Additionally, they can use profits to buy back shares of their stock, which, if demand for the stock remains constant, also drives the stock price up.
The stock market was once livestock. Buy a calf, sell a cow.
Instead of losing out in a crash, you lost out on the whole game of building wealth.
You were given horrible advice.
I would recommend you checkout the reading list in this subs wiki, something from general introduction and start there. You’ll learn about investing in a much more constructive way that just reading through Reddit comments.
A good start is understanding the difference between cash and wealth.
Also check out the reading list in the sub wiki.
Good luck retiring, ever
Every company has a finite amount of stock shares on the open market. When someone is buying, that means that someone else is selling.
The seller might be harvesting profits, or they might be selling for a loss.
As a buyer, you are helping to set the new, higher price of the stock.

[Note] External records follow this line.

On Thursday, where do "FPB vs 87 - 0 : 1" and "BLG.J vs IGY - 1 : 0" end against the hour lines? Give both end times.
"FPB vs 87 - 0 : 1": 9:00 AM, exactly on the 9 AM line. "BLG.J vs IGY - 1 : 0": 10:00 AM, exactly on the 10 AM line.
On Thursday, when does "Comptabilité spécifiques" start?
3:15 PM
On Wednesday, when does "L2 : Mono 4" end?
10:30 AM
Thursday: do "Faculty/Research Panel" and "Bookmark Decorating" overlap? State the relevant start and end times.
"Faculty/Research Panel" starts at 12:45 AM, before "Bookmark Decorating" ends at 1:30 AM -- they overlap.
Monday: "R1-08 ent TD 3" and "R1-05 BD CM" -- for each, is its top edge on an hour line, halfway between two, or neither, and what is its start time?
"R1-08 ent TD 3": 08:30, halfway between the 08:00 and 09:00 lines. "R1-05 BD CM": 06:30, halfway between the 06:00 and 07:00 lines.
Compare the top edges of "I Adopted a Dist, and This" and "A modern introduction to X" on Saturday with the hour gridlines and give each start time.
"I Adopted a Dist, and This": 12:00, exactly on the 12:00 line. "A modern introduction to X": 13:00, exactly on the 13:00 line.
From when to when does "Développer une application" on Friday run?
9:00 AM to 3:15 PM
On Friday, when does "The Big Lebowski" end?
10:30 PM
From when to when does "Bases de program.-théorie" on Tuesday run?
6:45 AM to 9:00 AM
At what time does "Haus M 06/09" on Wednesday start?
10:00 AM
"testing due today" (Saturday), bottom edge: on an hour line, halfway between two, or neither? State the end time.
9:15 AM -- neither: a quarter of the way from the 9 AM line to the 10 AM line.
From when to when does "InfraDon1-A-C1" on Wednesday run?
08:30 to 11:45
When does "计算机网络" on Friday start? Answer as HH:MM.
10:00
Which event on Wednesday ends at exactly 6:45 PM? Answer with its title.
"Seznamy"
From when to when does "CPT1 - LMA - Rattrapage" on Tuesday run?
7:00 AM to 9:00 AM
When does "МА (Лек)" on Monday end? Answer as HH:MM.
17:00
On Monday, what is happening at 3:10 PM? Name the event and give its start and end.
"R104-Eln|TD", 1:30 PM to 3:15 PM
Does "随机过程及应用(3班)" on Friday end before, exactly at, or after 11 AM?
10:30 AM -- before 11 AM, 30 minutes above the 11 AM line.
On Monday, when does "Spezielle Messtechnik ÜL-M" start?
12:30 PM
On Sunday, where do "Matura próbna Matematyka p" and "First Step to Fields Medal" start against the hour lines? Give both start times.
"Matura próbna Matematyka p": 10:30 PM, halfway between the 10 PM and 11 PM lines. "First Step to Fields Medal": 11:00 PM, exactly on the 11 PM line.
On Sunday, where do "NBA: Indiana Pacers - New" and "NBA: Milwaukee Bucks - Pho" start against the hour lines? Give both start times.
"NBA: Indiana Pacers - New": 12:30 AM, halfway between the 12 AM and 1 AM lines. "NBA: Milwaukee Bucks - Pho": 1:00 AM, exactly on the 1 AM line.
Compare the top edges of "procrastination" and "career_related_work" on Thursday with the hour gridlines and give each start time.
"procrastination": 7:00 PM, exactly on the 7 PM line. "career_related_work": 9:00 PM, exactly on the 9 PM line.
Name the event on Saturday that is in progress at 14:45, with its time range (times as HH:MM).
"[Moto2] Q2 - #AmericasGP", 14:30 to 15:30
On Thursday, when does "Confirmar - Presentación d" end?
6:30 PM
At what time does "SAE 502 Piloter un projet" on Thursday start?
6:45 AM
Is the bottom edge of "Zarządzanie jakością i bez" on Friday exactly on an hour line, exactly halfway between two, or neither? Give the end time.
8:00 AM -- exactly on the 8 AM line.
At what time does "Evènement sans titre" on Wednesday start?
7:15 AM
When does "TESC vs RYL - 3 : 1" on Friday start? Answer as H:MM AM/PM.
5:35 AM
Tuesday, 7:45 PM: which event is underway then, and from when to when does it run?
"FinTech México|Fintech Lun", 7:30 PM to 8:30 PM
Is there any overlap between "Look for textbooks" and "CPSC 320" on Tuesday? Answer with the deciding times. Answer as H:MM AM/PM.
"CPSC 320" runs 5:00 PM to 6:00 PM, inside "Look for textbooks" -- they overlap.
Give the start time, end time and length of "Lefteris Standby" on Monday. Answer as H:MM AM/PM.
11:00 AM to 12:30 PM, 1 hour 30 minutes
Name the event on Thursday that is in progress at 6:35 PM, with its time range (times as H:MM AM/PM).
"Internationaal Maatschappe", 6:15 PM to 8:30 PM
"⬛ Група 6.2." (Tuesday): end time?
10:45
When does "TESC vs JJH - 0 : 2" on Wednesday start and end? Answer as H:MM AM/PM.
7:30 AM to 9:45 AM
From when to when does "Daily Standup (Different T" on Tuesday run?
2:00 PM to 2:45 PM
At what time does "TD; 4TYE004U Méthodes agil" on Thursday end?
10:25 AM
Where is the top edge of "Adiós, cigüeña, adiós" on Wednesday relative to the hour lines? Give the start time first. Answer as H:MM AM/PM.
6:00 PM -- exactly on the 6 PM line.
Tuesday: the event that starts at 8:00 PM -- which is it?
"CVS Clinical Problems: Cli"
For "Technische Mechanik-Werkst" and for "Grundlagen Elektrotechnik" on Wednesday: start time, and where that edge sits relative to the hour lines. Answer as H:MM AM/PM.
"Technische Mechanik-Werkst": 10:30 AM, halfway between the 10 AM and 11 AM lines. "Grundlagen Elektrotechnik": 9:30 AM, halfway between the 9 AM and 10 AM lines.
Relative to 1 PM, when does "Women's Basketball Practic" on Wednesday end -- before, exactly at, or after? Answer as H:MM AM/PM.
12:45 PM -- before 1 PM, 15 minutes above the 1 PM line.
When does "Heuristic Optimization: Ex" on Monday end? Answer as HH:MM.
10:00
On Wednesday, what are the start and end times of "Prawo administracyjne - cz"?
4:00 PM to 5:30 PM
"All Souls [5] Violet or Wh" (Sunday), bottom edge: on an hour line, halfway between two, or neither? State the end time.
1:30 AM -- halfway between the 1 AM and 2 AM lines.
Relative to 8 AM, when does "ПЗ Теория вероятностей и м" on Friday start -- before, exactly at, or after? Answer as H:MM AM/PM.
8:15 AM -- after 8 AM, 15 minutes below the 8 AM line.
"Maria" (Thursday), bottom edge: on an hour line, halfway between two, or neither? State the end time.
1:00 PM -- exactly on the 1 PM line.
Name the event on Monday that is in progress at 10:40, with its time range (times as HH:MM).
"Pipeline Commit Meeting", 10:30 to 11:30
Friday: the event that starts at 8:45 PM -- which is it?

The more demand there is for a stock, the higher the price goes. Subsequently, the less demand for a stock, the lower it drops.
Higher demand creates value, lower demand means people are losing money to the market.
Stocks aren’t exactly creating something from nothing. Every stock represents a real company that is doing business, and for some of those companies, their business is doing great. So this drives the return in the long term. In the short term, stock prices are usually driven by investor sentiment around the company, the more popular ones have more people buying in (asset managers, 401ks, Roth IRAs, pensions, hedge funds, individual investors in their brokerage) so from supply and demand, the buying pressure pushes the price upwards. If it’s not a popular stock, then usually selling pressure pushes the price down. If we’re were really talking about creating something from nothing, then maybe crypto fits the bill a little better.
> was told you cannot create something from nothing
oh boy, wait until you learn what money is…
The short answer: Companies grow their revenues and earnings over time, which makes their shares more valuable.
I’m sorry to hear you’ve been sitting in cash your whole career. That’s…unbelievably unfortunate. Your family did you a massive disservice.
if you ask retail, it comes from fear of knowing that your income and savings are wortless in the long run.
Equities value is measured in dollar.
When the measuring stick keeps shrinking from losing value, your measurement reads higher.
So no, it’s not just “money going in”, it’s also things getting repriced.
if a stock doubles in value from say $100 to $200, then the total stock value doubles from say 1T to two 2T. This does not mean 1T was created, it is the perceived value if all that stock could be sold for $200 (that stock can crash overnight back to $0).
If this is not what you mean, study fractional banking.